Heavily used shipping lanes are crossing favored feeding areas of blue whales swimming off the West Coast of the United States, increasing the risk of injury and death for the marine mammals, researchers say.

Those threats to the whales could be reduced by modification of these shipping lanes between San Francisco and Los Angeles, they say in reporting their 15-year study of tagged blue whales tracked by satellites.

At least 100 strikes by ships on large whales happened up and down the California coast between 1988 and 2012, the National Oceanographic and Atmospheric Administration says.

Minor tweaks to heavily used shipping lanes could reduce that number, researchers say.

In the coast off Los Angles "you will eliminate many of the ship strikes on blue whales by moving the shipping lanes south of the northern Channel Islands," says Daniel Palacios of Oregon State University's Marine Mammal Institute.

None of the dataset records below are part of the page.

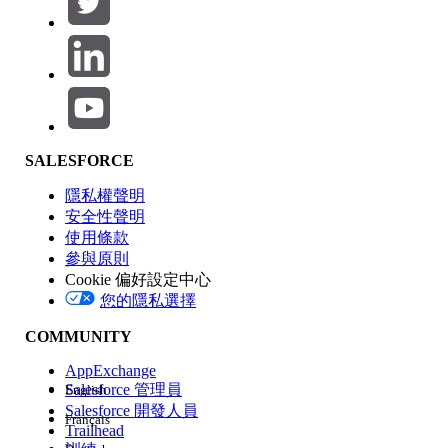
產品區域
SALESFORCE
功能影響
隱私權聲明
安全性聲明
使用條款
參與原則
Cookie 偏好設定中心
版本
您的隱私選擇
COMMUNITY
AppExchange
Salesforce 管理員
English
Salesforce 開發人員
Français
經驗
Trailhead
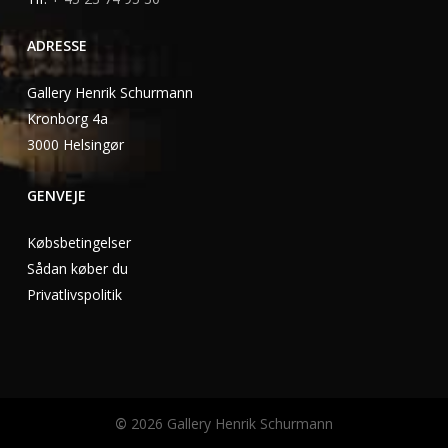
ADRESSE
Gallery Henrik Schurmann
Kronborg 4a
3000 Helsingør
GENVEJE
Købsbetingelser
Sådan køber du
Privatlivspolitik
©
2026
Gallery Henrik Schurmann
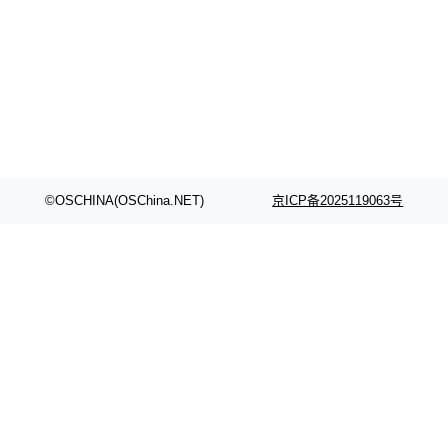
©OSCHINA(OSChina.NET)
京ICP备2025119063号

Similar changes in the San Francisco region could also save whales, the researchers said in their study.

The tagged whales have been tracked to identify their important habitats and feeding areas and the timing of the whales' presence around major shipping ports, they said.

Researchers placed transmitters on 171 blue whales in California waters at various times between 1993 and 2008 that allowed them to tack the animals' movements by satellite.

"The main areas that attract blue whales are highly productive, strong upwelling zones that produce large amounts of krill -- which is pretty much all that they eat," says OSU researcher Ladd Irvine, lead author on the study published in the journal PLOS ONE.

"The whales have to maximize their food intake during the summer before they migrate south for the winter, typically starting in mid-October to mid-November."

At least two of the traditional main foraging regions are bisected by the West Coast shipping lanes, he says.

Such changes in shipping lanes to improve the safety of marine life are not unprecedented, and NOAA says the PLOS ONE study, the most comprehensive study of blue whales movements ever conducted, will be taken into account during a review of shipping lanes off the California coast.

"It is not often that research results are so applicable to a policy decision." Palacios says. "It's not really our place to make management decisions, but we can inform policy-makers and in this case it is pretty straightforward."

Until recently little was known of the range or breeding areas of blue whales, the largest creatures ever to inhabit the Earth.

Of the globe's estimated 10,000 blue whales, around 2,500 of them spend some part of their lives off the western coastlines of the Americas, often traveling from the Gulf of Alaska as far south as the equator.